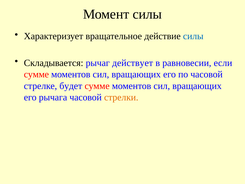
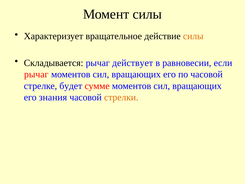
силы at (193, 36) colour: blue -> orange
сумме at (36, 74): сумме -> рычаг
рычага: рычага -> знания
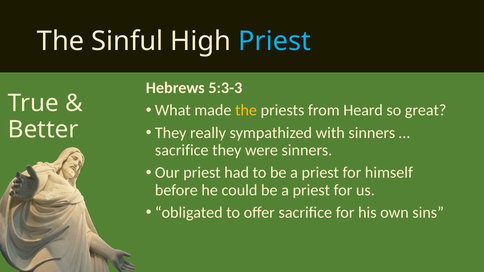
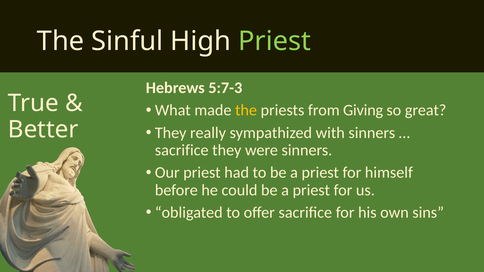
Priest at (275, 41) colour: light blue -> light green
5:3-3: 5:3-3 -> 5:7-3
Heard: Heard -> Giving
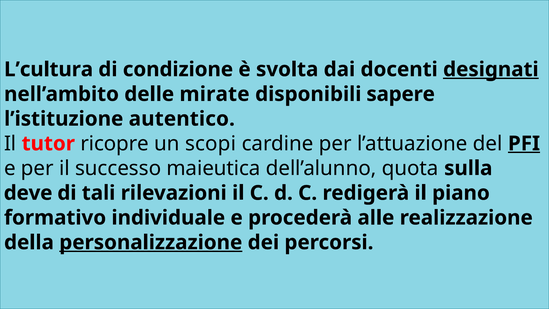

Perintah:
Masukkan setiap baris dari semua entri di atas ke dalam daftar JSON berisi string, satu string untuk tiap baris, tanpa baris kosong. Gambar tidak boleh dimasukkan ke dalam jawaban.

Hasil Akhir:
[
  "силы at (193, 36) colour: blue -> orange",
  "сумме at (36, 74): сумме -> рычаг",
  "рычага: рычага -> знания",
  "Priest at (275, 41) colour: light blue -> light green",
  "5:3-3: 5:3-3 -> 5:7-3",
  "Heard: Heard -> Giving"
]